Though the rationale may be quite different for employees and nonprofits, there’s a shared cry for reimagination in how companies engage with local communities. One group craves autonomy in how and where they spend their time. The other needs a financial infusion better aligned with their mission.

Yet, according to the latest goBeyondProfit survey, more than 76% of executives plan to maintain or increase their corporate volunteerism activities. Certainly no one is advocating that companies abandon their commitment to communities.

So, what is to be done?

So, what is the advice for a more modern alignment of purpose, corporate philanthropy, and employee passions? The first step requires listening. The second involves evolution.

  • Engage employees in reimagining the ways they can serve together. Leverage their desire for autonomy to create new volunteer opportunities. The youngest generation in your workforce is deeply connected to the community, proficient in cross-platform communication, and comprises natural advocates who know how to activate others. Tap into this inclination and incentivize them to create meaningful moments within corporate guidelines. Then, reward their efforts with exposure to top leadership, professional recognition, positive feedback on their annual reviews, and acknowledgment of project accomplishments and new skill sets they can showcase on their profiles and resumes.
  • Explore the intersection between the nonprofit’s greatest needs and company assets you can deploy. Most nonprofits hesitate to say “no” to a funder for fear of losing funds. Therefore, companies should encourage curiosity from both sides. Consider unintended consequences in your current funding relationship. Is your grant process too intensive, requiring a grant writer the nonprofit can’t afford? What does the nonprofit need to fulfill its mission at scale? Which professional and personal skill sets can employees deploy to help? Do employees’ desire for flexibility, serving at their convenience, better align with nonprofit staffing demands?
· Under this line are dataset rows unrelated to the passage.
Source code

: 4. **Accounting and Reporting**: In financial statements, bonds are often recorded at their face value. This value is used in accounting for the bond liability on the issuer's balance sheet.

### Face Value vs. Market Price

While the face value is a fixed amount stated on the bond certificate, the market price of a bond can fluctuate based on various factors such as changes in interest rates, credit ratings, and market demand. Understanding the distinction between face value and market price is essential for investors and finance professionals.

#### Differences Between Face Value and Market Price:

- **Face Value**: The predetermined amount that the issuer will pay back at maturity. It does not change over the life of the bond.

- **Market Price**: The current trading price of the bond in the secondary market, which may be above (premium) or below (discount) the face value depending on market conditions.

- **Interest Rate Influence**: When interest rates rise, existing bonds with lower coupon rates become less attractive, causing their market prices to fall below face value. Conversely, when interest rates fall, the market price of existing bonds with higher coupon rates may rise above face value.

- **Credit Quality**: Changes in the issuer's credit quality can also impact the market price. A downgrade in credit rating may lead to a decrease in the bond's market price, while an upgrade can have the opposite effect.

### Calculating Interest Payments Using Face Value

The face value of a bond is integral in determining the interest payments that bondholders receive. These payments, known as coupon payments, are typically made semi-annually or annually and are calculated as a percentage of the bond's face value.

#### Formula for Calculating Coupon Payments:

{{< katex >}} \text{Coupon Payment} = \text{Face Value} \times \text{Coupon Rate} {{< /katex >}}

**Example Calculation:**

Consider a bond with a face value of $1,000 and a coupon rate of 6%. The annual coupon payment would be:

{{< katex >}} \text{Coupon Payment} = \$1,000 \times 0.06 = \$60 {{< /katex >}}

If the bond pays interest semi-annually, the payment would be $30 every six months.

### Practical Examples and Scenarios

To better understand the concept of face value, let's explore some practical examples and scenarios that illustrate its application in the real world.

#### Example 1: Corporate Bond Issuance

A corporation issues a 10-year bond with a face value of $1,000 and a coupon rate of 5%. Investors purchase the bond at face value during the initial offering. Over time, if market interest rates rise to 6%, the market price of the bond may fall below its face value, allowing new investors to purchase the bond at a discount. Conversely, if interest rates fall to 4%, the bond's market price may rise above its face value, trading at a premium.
Consider if flexible, individual, or small-group volunteer activities might be more impactful than large-scale events.
  • Embrace the business case for disruption. Rather than finding employee and nonprofit requests onerous, see them as opportunities. Data suggests that the traditional ways of doing things no longer serve company interests. For instance, group volunteering may not enhance company culture if only 20% of employees participate while the other 80% are burdened by repetitive requests. Are the employees tasked with curating engagement opportunities burned out from pushing ineffective programs? It may be time to consider new or different culture-building activities. Is your philanthropic funding process as cumbersome internally as it is for your nonprofit partner? An asset map between employee skills and interests and nonprofit needs might reveal more effective ways to achieve shared value alongside annual donations.

Demand for companies to demonstrate authentic goodwill continues to rise. In an age marked by increased polarization, employees unanimously agree (99%) on the importance of business generosity. The question is no longer whether a company should give, serve, and meet needs beyond profit; rather, it’s about how businesses can most effectively deploy their resources. There is good to be done. How companies deliver that good simply needs an upgrade. The approach looks remarkably like customer discovery and product adaptation. Businesses are well-suited to redefine the ways they engage, and their partners—employees and nonprofits alike—are eager for them to lead. Who will start the conversation?